/---

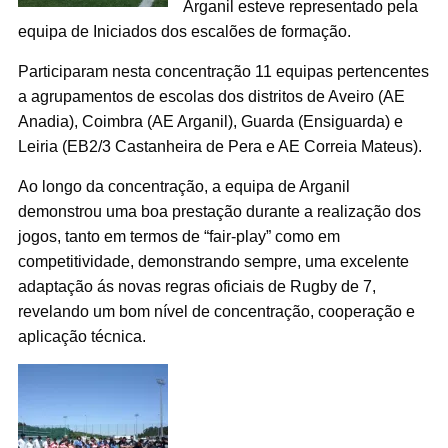
Arganil esteve representado pela
equipa de Iniciados dos escalões de formação.
Participaram nesta concentração 11 equipas pertencentes
a agrupamentos de escolas dos distritos de Aveiro (AE
Anadia), Coimbra (AE Arganil), Guarda (Ensiguarda) e
Leiria (EB2/3 Castanheira de Pera e AE Correia Mateus).
Ao longo da concentração, a equipa de Arganil
demonstrou uma boa prestação durante a realização dos
jogos, tanto em termos de “fair-play” como em
competitividade, demonstrando sempre, uma excelente
adaptação ás novas regras oficiais de Rugby de 7,
revelando um bom nível de concentração, cooperação e
aplicação técnica.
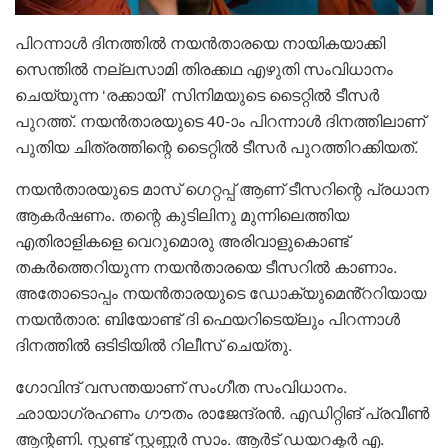
പിറന്നാൾ ദിനത്തിൽ നയൻ‍‍‍‍‍താരയെ നായികയാക്കി
സെന്തിൽ നല്ലസാമി തിരക്കഥ എഴുതി സംവിധാനം
ചെയ്യുന്ന ‘രക്കായി’ സിനിമയുടെ ടൈറ്റിൽ ടീസർ
പുറത്ത്. നയൻതാരയുടെ 40-ാം പിറന്നാൾ ദിനത്തിലാണ്
പുതിയ ചിത്രത്തിന്റെ ടൈറ്റിൽ ടീസർ പുറത്തിറക്കിയത്.
നയൻതാരയുടെ മാസ് ഗെറ്റപ്പ് ആണ് ടീസറിന്റെ പ്രധാന
ആകർഷണം. തന്റെ കുടിലിനു മുന്നിലെത്തിയ
എതിരാളികളെ വെറുമൊരു അരിവാളുകൊണ്ട്
തകർത്തെറിയുന്ന നയൻതാരയെ ടീസറിൽ കാണാം.
അതോടൊപ്പം നയൻതാരയുടെ ഡോക്യുമെൻ്ററിയായ
നയൻതാര: ബിയോണ്ട് ദി ഫെയറിടെയ്ലും പിറന്നാൾ
ദിനത്തിൽ ഒടിടിയിൽ റിലീസ് ചെയ്തു.
ഗോവിന്ദ് വസന്തയാണ് സംഗീത സംവിധാനം.
ഛായാഗ്രഹണം ഗൗതം രാജേന്ദ്രൻ. എഡിറ്റിങ് പ്രവീൺ
ആന്റണി. സ്റ്റണ്ട് സ്റ്റണ്ണർ സാം. ആർട് ഡയറക്ടർ എ.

\---

Work required — Return each line of the preceding material in which "concentração" can be found.

Task response —
Participaram nesta concentração 11 equipas pertencentes
Ao longo da concentração, a equipa de Arganil
revelando um bom nível de concentração, cooperação e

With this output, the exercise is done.